◆ Exercise objective
Tally the lines containing "Caso" in this data. Respond with the tally alone.

◆ Records supplied
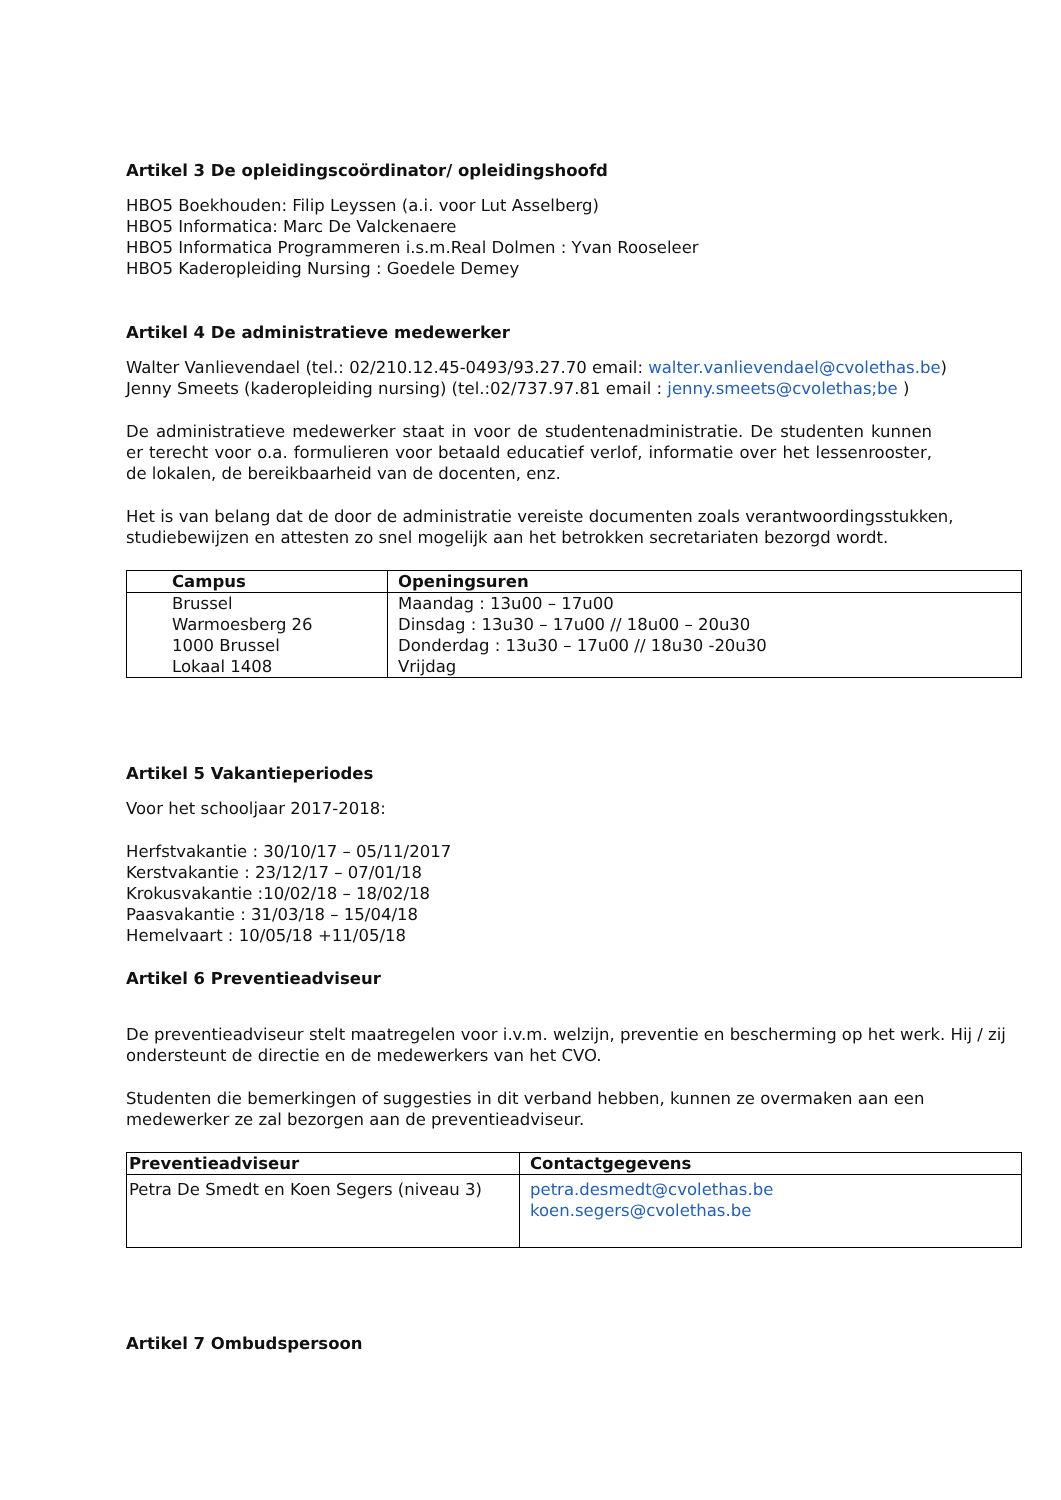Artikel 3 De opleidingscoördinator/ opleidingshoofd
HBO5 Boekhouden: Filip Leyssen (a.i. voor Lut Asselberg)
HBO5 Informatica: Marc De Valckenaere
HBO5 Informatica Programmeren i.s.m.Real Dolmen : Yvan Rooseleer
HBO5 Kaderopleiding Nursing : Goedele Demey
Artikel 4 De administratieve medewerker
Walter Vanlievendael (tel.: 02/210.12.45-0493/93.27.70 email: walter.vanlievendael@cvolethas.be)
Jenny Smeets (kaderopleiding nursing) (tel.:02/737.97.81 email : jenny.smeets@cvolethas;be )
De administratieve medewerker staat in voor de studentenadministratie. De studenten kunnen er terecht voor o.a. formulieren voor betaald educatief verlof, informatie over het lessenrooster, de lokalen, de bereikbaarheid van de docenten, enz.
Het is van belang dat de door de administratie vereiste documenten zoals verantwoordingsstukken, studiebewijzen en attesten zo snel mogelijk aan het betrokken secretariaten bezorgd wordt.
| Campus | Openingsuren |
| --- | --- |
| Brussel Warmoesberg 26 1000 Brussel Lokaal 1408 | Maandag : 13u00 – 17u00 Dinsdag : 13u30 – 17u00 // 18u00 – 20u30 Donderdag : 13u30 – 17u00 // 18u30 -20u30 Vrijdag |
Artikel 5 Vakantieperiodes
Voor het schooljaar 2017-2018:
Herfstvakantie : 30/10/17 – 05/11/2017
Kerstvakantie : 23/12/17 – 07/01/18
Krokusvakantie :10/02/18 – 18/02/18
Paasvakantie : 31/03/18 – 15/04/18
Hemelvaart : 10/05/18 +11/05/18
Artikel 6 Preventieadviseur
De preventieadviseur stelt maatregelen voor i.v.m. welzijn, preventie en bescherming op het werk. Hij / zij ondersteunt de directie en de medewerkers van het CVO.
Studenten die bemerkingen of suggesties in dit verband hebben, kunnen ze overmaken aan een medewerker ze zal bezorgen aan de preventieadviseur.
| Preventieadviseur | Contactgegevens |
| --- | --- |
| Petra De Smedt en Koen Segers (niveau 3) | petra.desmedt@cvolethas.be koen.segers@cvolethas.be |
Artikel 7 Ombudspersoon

* * *

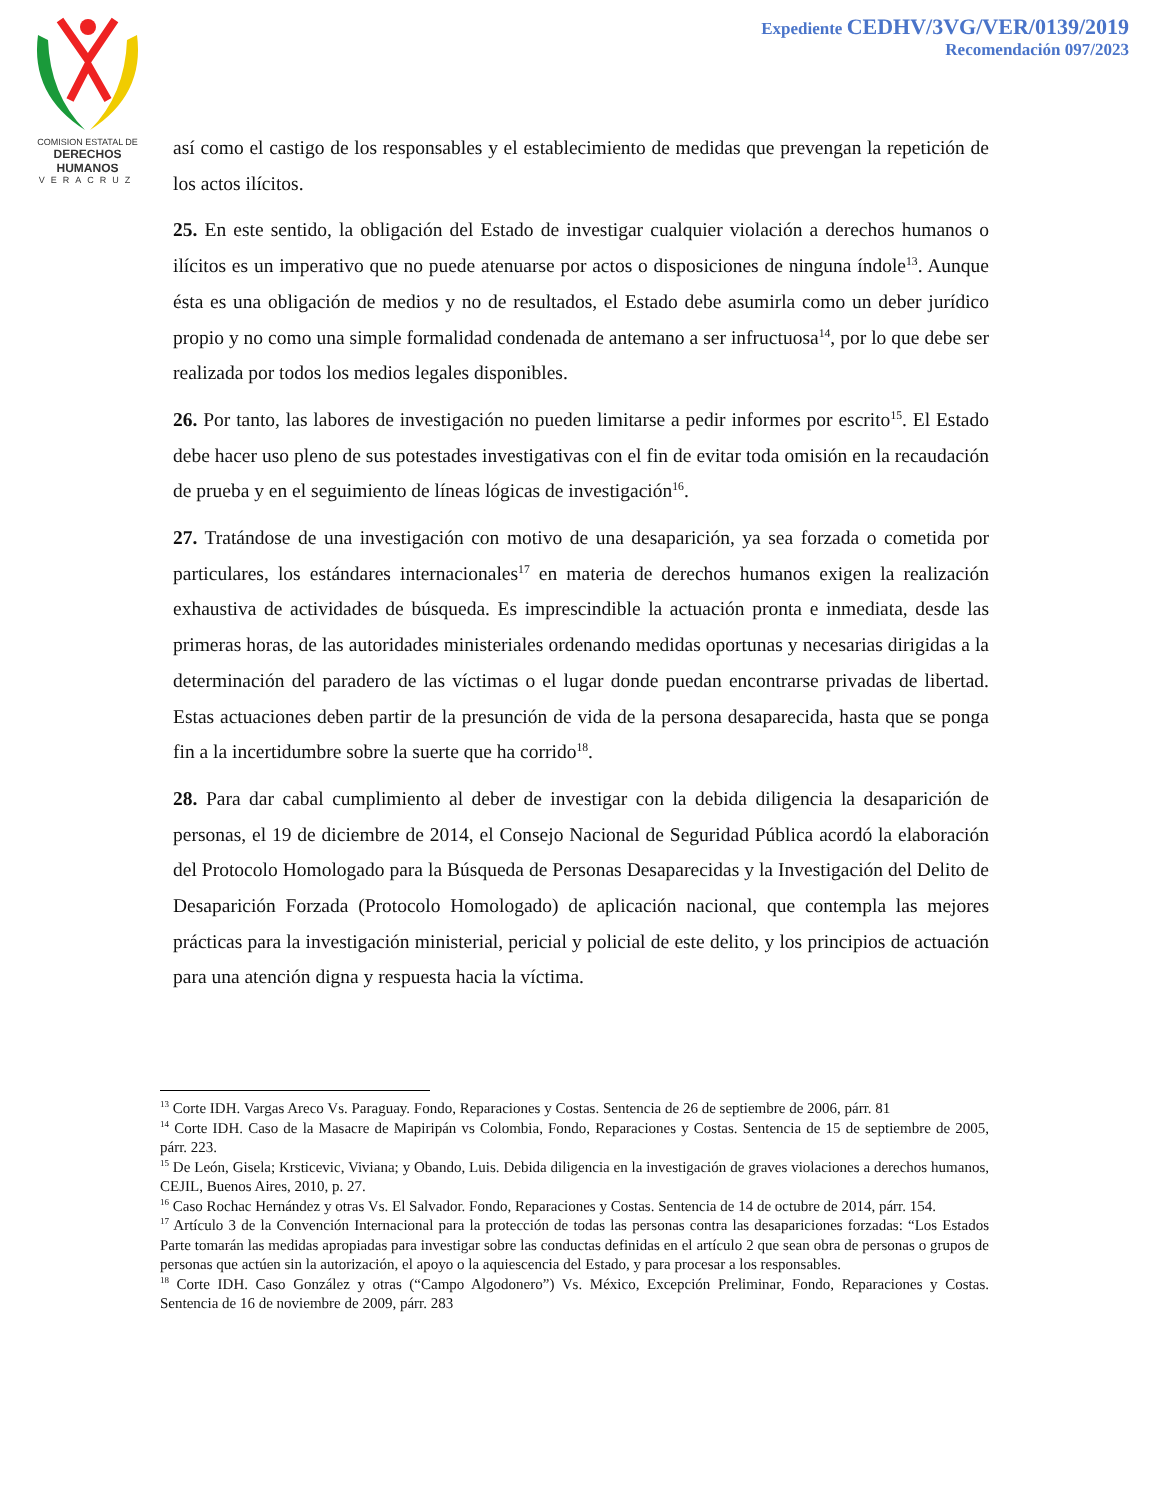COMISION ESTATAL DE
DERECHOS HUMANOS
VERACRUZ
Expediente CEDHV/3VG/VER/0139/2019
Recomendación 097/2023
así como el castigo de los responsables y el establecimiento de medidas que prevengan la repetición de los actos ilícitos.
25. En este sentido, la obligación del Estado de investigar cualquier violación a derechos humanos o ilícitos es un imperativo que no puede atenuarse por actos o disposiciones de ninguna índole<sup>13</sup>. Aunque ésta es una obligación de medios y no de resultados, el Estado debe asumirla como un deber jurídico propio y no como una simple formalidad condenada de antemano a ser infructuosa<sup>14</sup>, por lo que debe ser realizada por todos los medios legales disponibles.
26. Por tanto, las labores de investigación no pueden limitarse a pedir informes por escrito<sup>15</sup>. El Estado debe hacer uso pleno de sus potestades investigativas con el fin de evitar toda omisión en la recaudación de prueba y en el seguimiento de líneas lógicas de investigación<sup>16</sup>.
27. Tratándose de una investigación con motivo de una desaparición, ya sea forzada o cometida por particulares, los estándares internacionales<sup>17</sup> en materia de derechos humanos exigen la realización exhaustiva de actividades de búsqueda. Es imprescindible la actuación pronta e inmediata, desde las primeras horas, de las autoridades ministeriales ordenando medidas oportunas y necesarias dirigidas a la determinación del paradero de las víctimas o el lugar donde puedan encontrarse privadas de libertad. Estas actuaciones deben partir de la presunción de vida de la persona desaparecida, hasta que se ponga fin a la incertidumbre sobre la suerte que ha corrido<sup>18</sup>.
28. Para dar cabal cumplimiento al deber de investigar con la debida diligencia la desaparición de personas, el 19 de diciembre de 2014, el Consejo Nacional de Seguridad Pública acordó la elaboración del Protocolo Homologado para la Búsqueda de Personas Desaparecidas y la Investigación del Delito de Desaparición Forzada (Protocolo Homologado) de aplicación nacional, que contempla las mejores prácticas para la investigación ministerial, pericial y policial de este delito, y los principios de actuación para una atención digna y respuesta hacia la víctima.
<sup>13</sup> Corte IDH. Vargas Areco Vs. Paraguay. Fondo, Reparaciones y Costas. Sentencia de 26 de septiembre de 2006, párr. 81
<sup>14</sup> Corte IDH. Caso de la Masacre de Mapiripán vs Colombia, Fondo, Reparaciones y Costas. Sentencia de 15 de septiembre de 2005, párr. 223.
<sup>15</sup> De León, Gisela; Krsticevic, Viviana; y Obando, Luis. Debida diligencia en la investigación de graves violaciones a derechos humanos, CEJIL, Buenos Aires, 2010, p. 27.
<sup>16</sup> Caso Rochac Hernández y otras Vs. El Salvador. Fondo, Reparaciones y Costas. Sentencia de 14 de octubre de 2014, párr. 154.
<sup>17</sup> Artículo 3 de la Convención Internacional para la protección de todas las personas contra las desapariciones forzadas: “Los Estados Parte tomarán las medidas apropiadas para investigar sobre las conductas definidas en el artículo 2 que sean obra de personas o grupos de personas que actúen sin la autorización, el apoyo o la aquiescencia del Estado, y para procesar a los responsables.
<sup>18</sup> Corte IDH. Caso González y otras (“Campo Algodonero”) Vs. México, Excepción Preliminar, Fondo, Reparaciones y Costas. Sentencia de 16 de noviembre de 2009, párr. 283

◆ Answer space
3